=== YOUR INSTRUCTIONS ===
In the stretch from the line that contains "scientific name: Elymus repens" through the line that contains "collection date: 1901-06", swap "name author" for "authority" and give back only those lines, with everything else unchanged and the pictures left out.
========================================================================
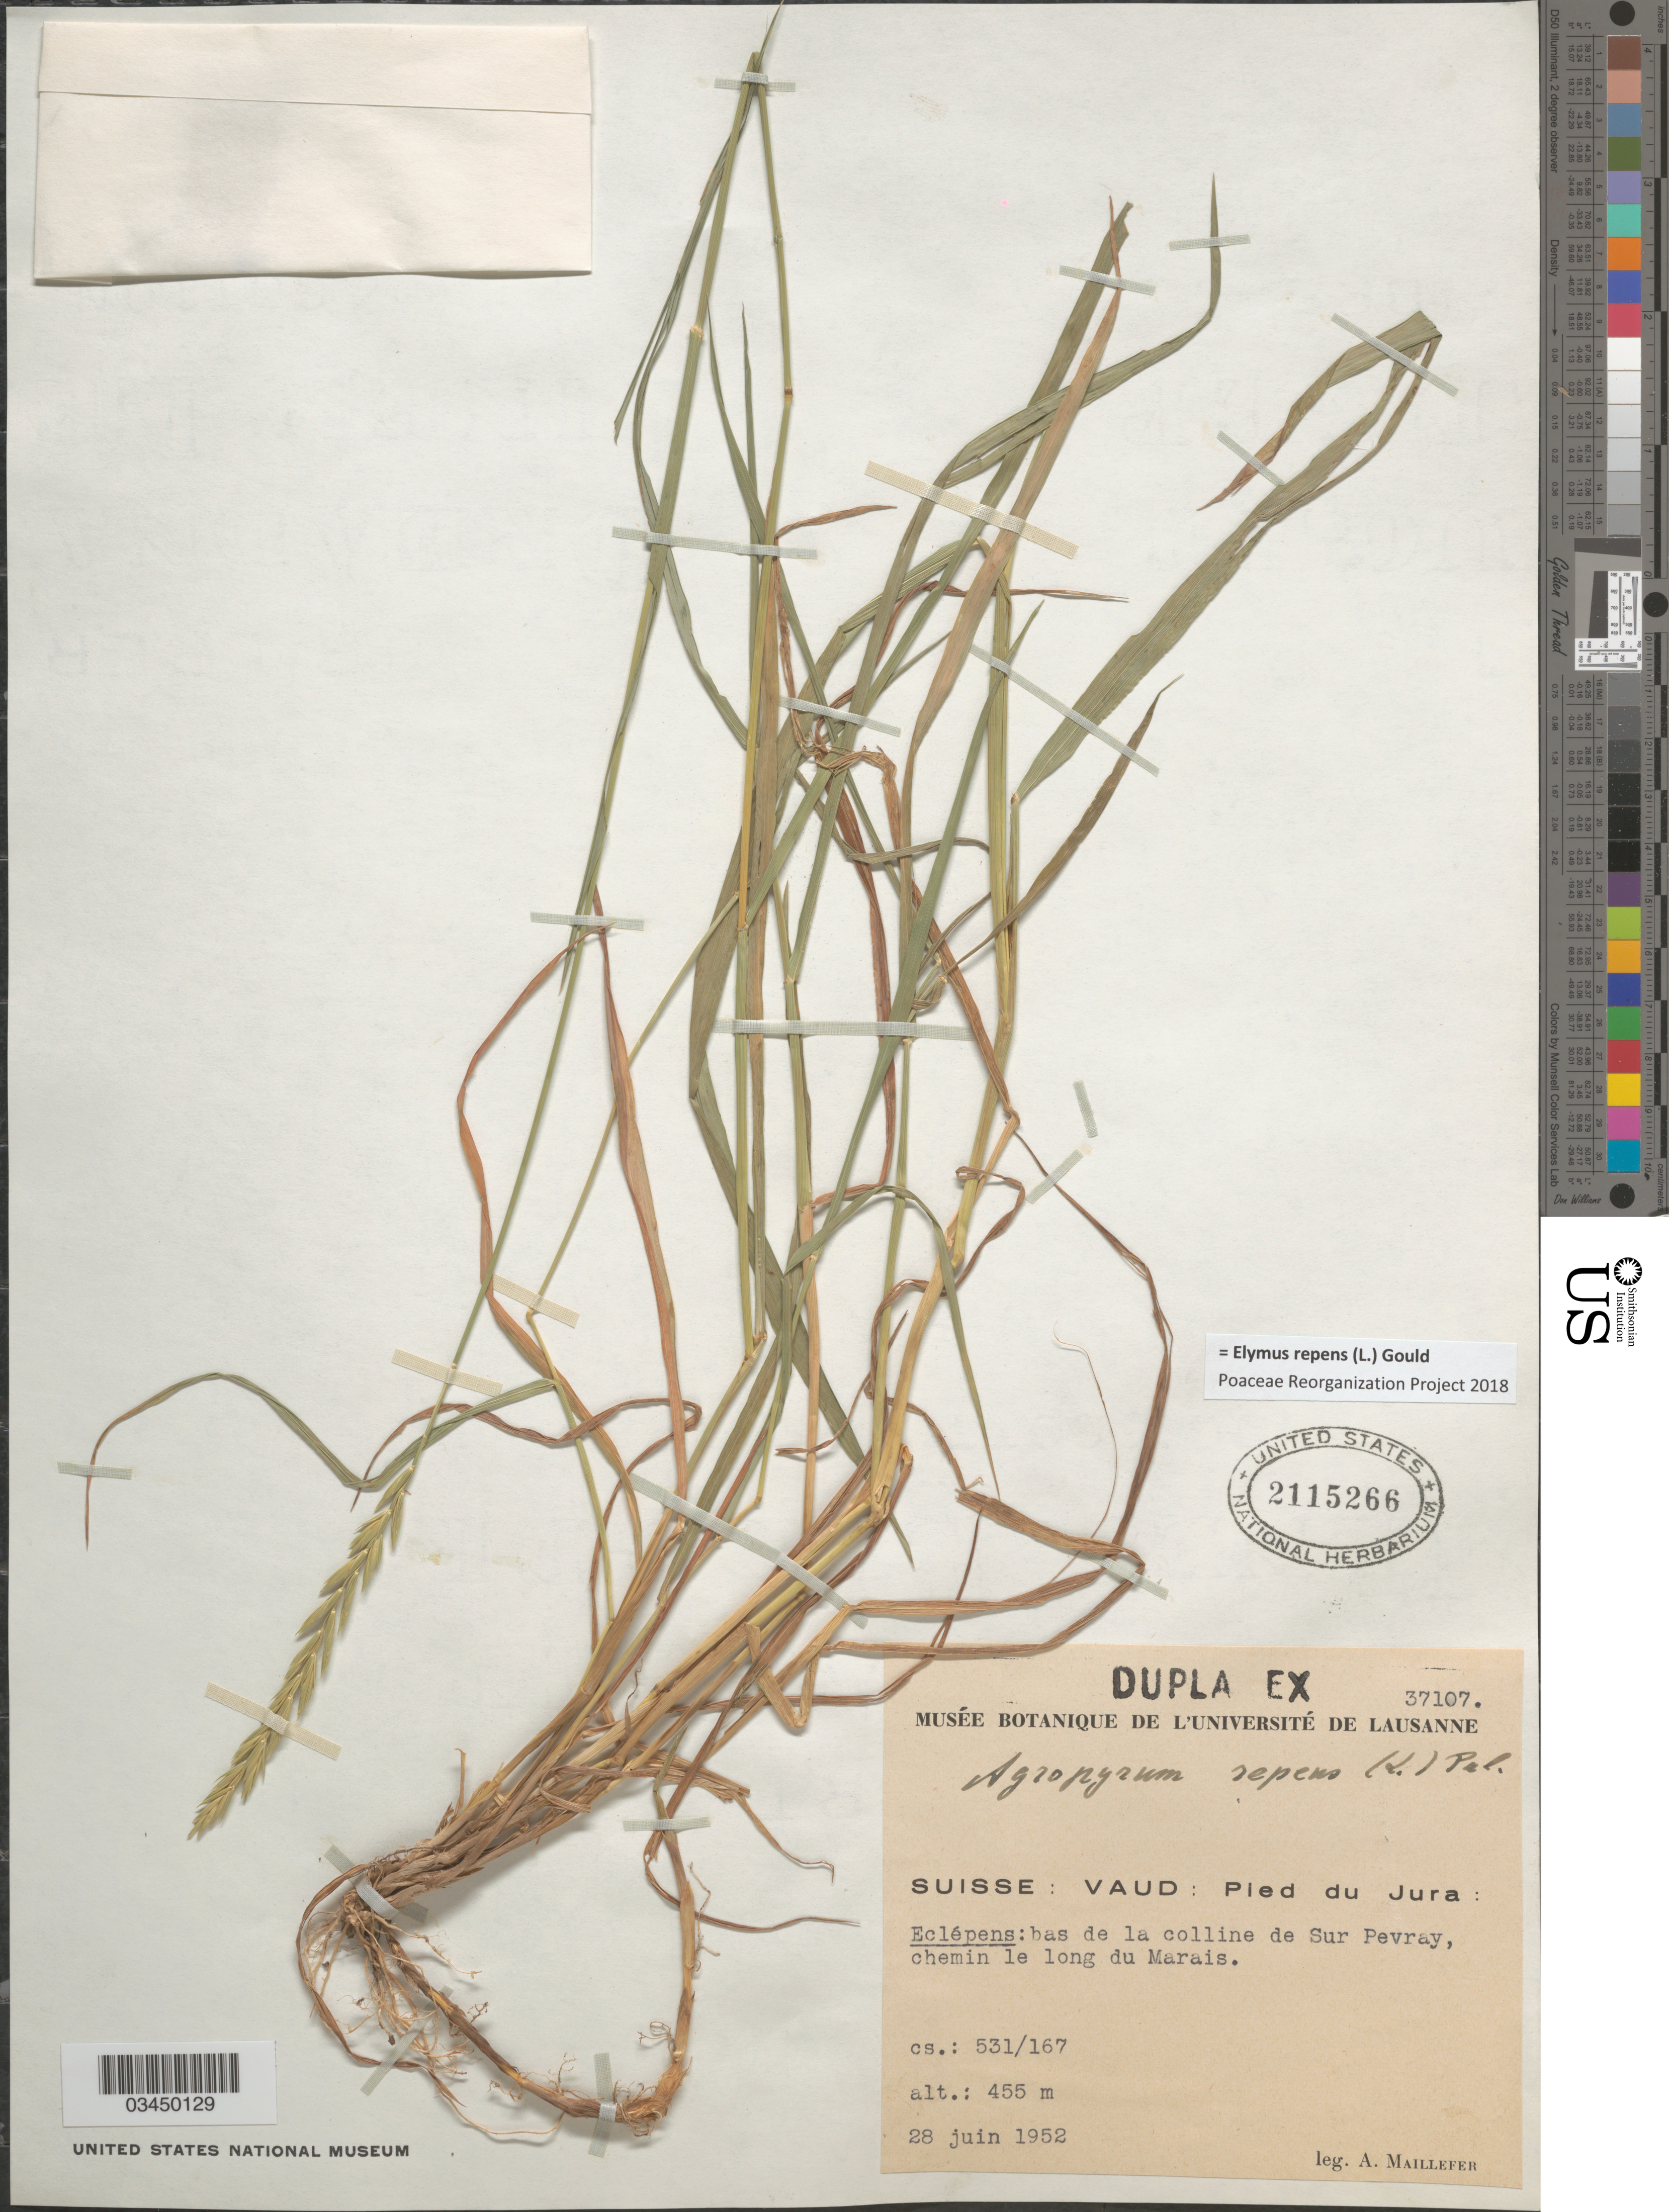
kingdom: Plantae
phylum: Tracheophyta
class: Liliopsida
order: Poales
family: Poaceae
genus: Elymus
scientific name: Elymus repens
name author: (L.) Gould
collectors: A. Maillefer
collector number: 37107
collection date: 1952-06-28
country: Switzerland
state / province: Vaud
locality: Suisse: Pied du Jura: Eclépens: bas de la colline de Sur Pevray, chemin le long du Marais. Cs.: 531/167 [unsure placement].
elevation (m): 455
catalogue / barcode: US 2115266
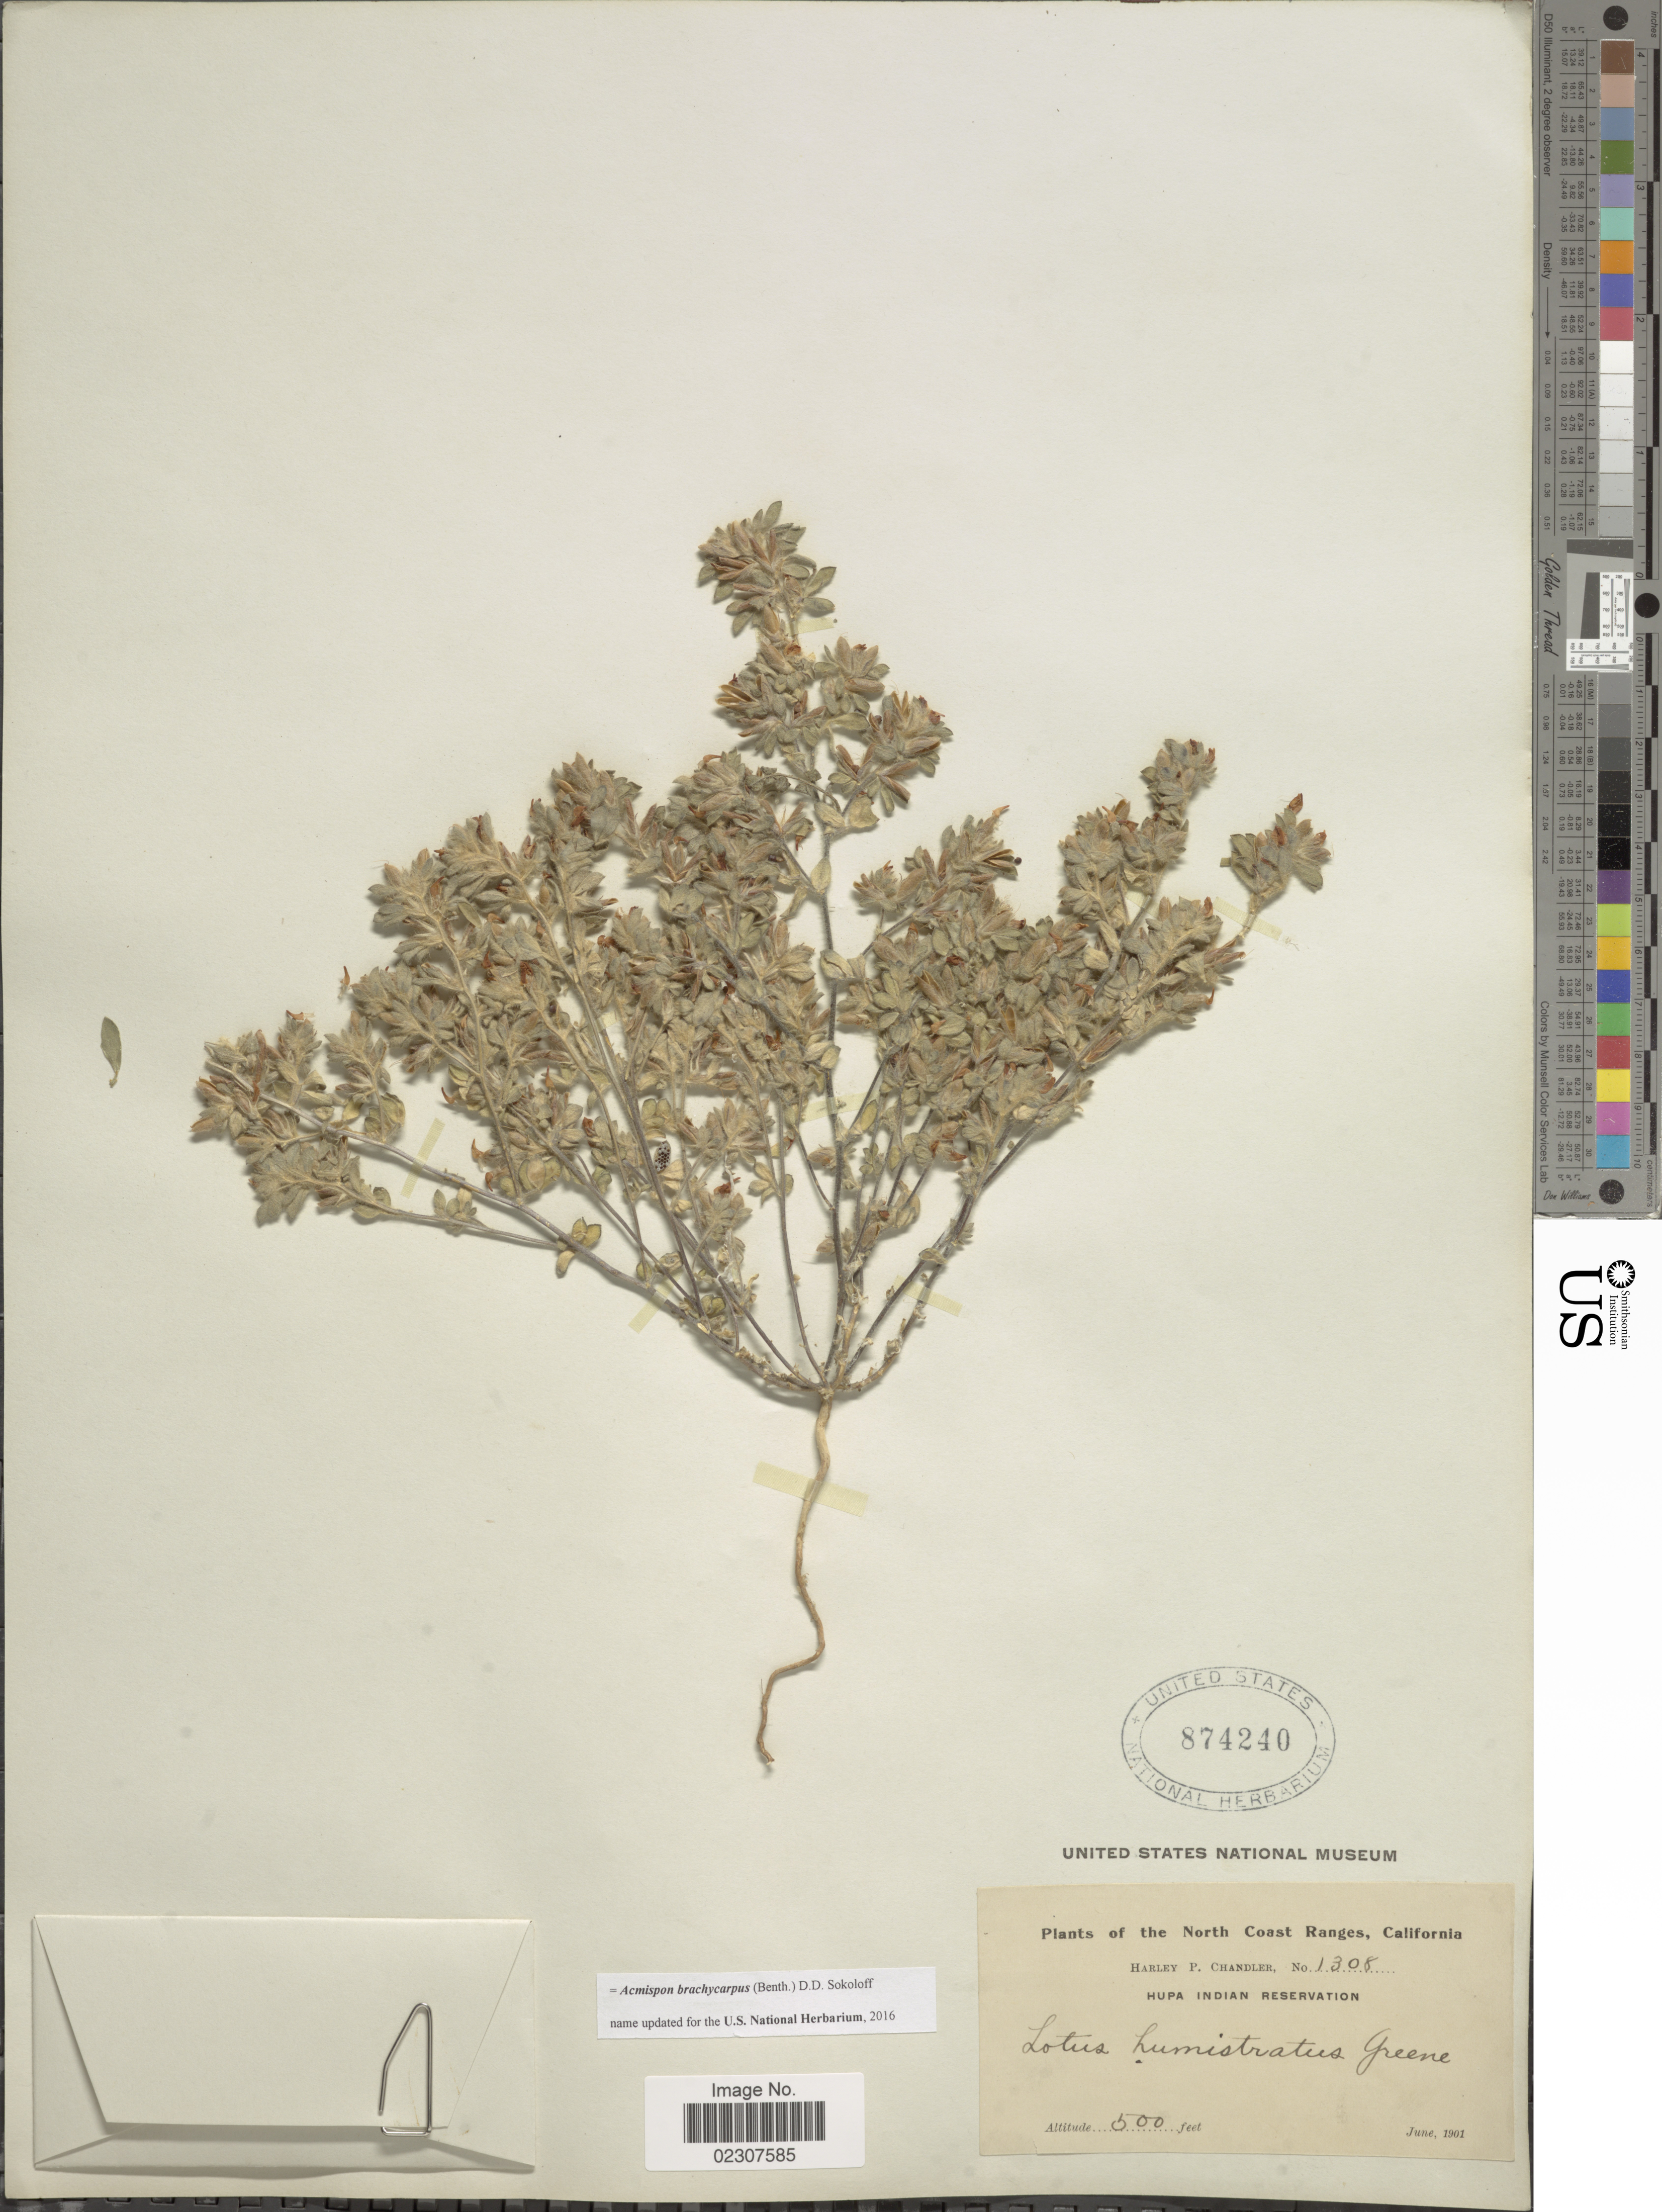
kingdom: Plantae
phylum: Tracheophyta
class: Magnoliopsida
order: Fabales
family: Fabaceae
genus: Acmispon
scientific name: Acmispon brachycarpus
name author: (Benth.) D.D. Sokoloff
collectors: H. Chandler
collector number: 1308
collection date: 1901-06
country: United States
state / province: California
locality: The North Coast Ranges, Hupa Indian Reservation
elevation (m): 152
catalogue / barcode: US 874240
========================================================================
=== ANSWER TO THE PROBLEM ===
scientific name: Elymus repens
authority: (L.) Gould
collectors: A. Maillefer
collector number: 37107
collection date: 1952-06-28
country: Switzerland
state / province: Vaud
locality: Suisse: Pied du Jura: Eclépens: bas de la colline de Sur Pevray, chemin le long du Marais. Cs.: 531/167 [unsure placement].
elevation (m): 455
catalogue / barcode: US 2115266
kingdom: Plantae
phylum: Tracheophyta
class: Magnoliopsida
order: Fabales
family: Fabaceae
genus: Acmispon
scientific name: Acmispon brachycarpus
authority: (Benth.) D.D. Sokoloff
collectors: H. Chandler
collector number: 1308
collection date: 1901-06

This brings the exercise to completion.